Alan Kersh Statement against 58th Street Megatower
The following statement was presented by community member Alan Kersh, on behalf of the larger Far East 50s community, against the proposed Sutton Place Megatower at East 58th Street. Sign the petition.
KERSH STATEMENT AT CB6 LAND USE COMMITTEE MEETING 5-6-15
Good evening. My name is Alan Kersh and I am speaking on behalf of the Boards of Directors of the many residential coops in the Far East 50’s. For reasons I will substantiate below, we respectfully ask this land use committee to take the following actions:
- First, please examine the aberrational mid-block R10 zoning that currently exists between 52nd and 59th Streets, east of First Avenue. Given the purely residential characteristics and overall scale of the Far East 50’s neighborhood, we believe that the R10 designation – which significantly differs from the zoning designations of other residential neighborhoods in Manhattan – places the well being of our residents in immediate jeopardy. We therefore request that the committee act immediately. Time is of the essence.
- Second, we ask this committee to recommend to the full Board that CB6 strongly advocate to the City Planning Commission to appropriately rezone the mid-block streets from 52nd to 59th Streets, east of First Avenue, to zoning classification R8 or R8B, in the shortest possible time frame.
- Finally, we ask that the land use committee recommend an immediate moratorium against the issuance of new construction permits for super-tall mid-block towers in the Far East 50’s while the City Planning Commission considers and processes the necessary zoning changes.
As you can see from tonight’s turnout, residents of our buildings have been shocked to learn that a 900-foot condominium tower is being planned mid-block on the south side of 58th street between Sutton Place and First Avenue at 426-432 East 58th Street.
The developer claims to have a right to construct this mega-tower on a narrow side street without public review because our area is zoned R10. As this committee is well aware, a very broad swathe of the Far East 50’s - from the east side of First Avenue to the East River and from 52nd Street all the way up to 59th Street – is zoned R10. Such a broad R10 designation is entirely unique in all of Manhattan. We ask, isn’t the R10 zoning totally incompatible at this point in time with the mix of historic town houses, walk-ups, tenements and typical post-war apartment buildings that exist in our neighborhood and contribute to the unique character and diverse resident profile of the Sutton area? This wide ranging R10 zoning designation is inconsistent with residential areas throughout Manhattan which are almost invariably zoned R8 or less on the side streets while maintaining higher zoning on the avenues. We believe that whatever rationale may have led to the designation of our neighborhood as an R10 zone many years ago cannot support the maintenance of the R10 designation under the circumstances that exist today. Maintaining R10 zoning on the side streets of our residential community defies public health and safety and denies a decent quality of life to the diverse community that already lives here.

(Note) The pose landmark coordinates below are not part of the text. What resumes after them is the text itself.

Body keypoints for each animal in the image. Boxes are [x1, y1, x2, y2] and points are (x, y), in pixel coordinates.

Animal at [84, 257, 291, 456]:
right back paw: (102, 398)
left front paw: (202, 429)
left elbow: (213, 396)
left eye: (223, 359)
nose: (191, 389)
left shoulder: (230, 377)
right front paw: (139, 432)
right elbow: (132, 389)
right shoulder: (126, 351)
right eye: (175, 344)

We are not only worried about what has been proposed for East 58th Street; we are worried about our entire neighborhood. We are very concerned that the precedent set by the pending 900’ tall development on East 58th Street will quickly spur a domino effect. Under the R10 zoning designation, our neighborhood is vulnerable to a rapid and detrimental transformation, likely resulting in over a half dozen new super-tall towers being built in our immediate neighborhood east of First Avenue. The extreme adverse effect on our already seriously congested avenues and narrow side streets would be unconscionable.
Unless the City acts promptly to correct the outdated and illogical zoning provisions applicable to our neighborhood, the current building boom – spurred on by seemingly limitless amounts of capital seeking a safe haven in NYC and startling engineering technology – will permit a scale and density that our city planners never imagined decades ago.